▶ Task objective
Rewrite every line of text in the material below as a Markdown table with the columns "No." and "Line," numbering the rows in order and skipping blank lines. Leave the pictures out of the table.

(Recorded data Opens)

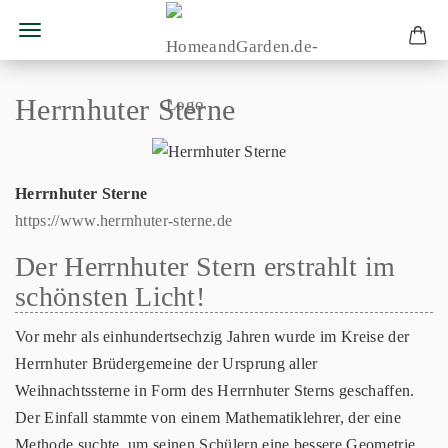
Herrnhuter Sterne
Herrnhuter Sterne
https://www.herrnhuter-sterne.de
Der Herrnhuter Stern erstrahlt im
schönsten Licht!
Vor mehr als einhundertsechzig Jahren wurde im Kreise der
Herrnhuter Brüdergemeine der Ursprung aller
Weihnachtssterne in Form des Herrnhuter Sterns geschaffen.
Der Einfall stammte von einem Mathematiklehrer, der eine
Methode suchte, um seinen Schülern eine bessere Geometrie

(Recorded data Closes)

▶ Answer for this exercise
| No. | Line |
|---|---|
| 1 | Herrnhuter Sterne |
| 2 | Herrnhuter Sterne |
| 3 | https://www.herrnhuter-sterne.de |
| 4 | Der Herrnhuter Stern erstrahlt im |
| 5 | schönsten Licht! |
| 6 | Vor mehr als einhundertsechzig Jahren wurde im Kreise der |
| 7 | Herrnhuter Brüdergemeine der Ursprung aller |
| 8 | Weihnachtssterne in Form des Herrnhuter Sterns geschaffen. |
| 9 | Der Einfall stammte von einem Mathematiklehrer, der eine |
| 10 | Methode suchte, um seinen Schülern eine bessere Geometrie |